Adversity: Was bullied by fellow students due to the effects of cerebral palsy
Advocacy: Started a nonprofit speakers bureau to educate the public about bullying and overcoming adversity
“By speaking out, I see this transformation. I see people with disabilities become more confident, I see audiences become empowered to believe in themselves and, most of all, I see hope for a better tomorrow. Because the more I speak, the more I learn that we all just want to be accepted for who we are as individuals.”
Beginning in elementary school, Joshua Toch was bullied because of the way cerebral palsy impacted his speech and movement. The bullying carried over to high school when he decided to join the cross country team to improve his strength. Teammates who ran as a pack and supported each other shared no such camaraderie with Joshua. When running hills, for example, team members were unwilling to wait a few minutes for Joshua to meet them at the top and would instead turn their backs when he arrived, taking off before he could catch his breath. There was also lots of name-calling. “I wasn’t happy about my condition and I knew that something in me had to change,” Joshua recalls.

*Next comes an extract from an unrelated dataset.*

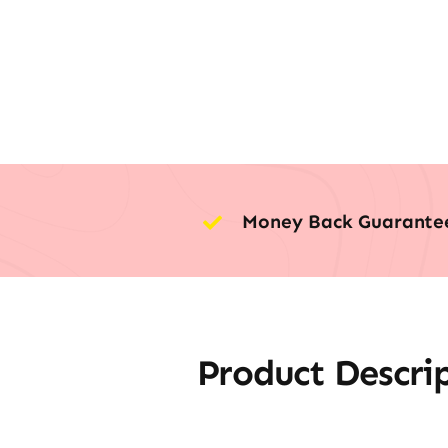
Money Back Guarante
Product Descri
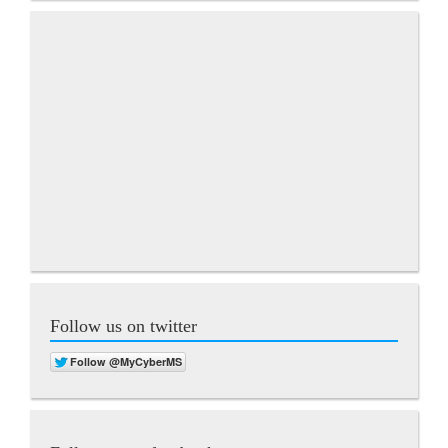
Follow us on twitter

Always seeking to improve, Joshua entered a speech contest in 10thgrade and talked about what it’s like to be bullied. His speech about being taunted, which included the worrisome facts about the pervasiveness of bullying and the resulting thoughts of suicide among teens, left the audience speechless – and earned Joshua third place. Months later, still earning kudos for his presentation, Joshua realized the power that public speaking can have and started the nonprofit Mind Before Mouth. He assembled a panel of young speakers to talk about the adversities they had overcome. Today, Joshua and his colleagues speak at schools, service organization meetings, senior homes and events, sharing their stories and driving home the message: think before you speak. “We share how we got out of situations and we try to bring audiences all around a situation to help them re-evaluate it. We empower people to be the best they can be,” Joshua explains.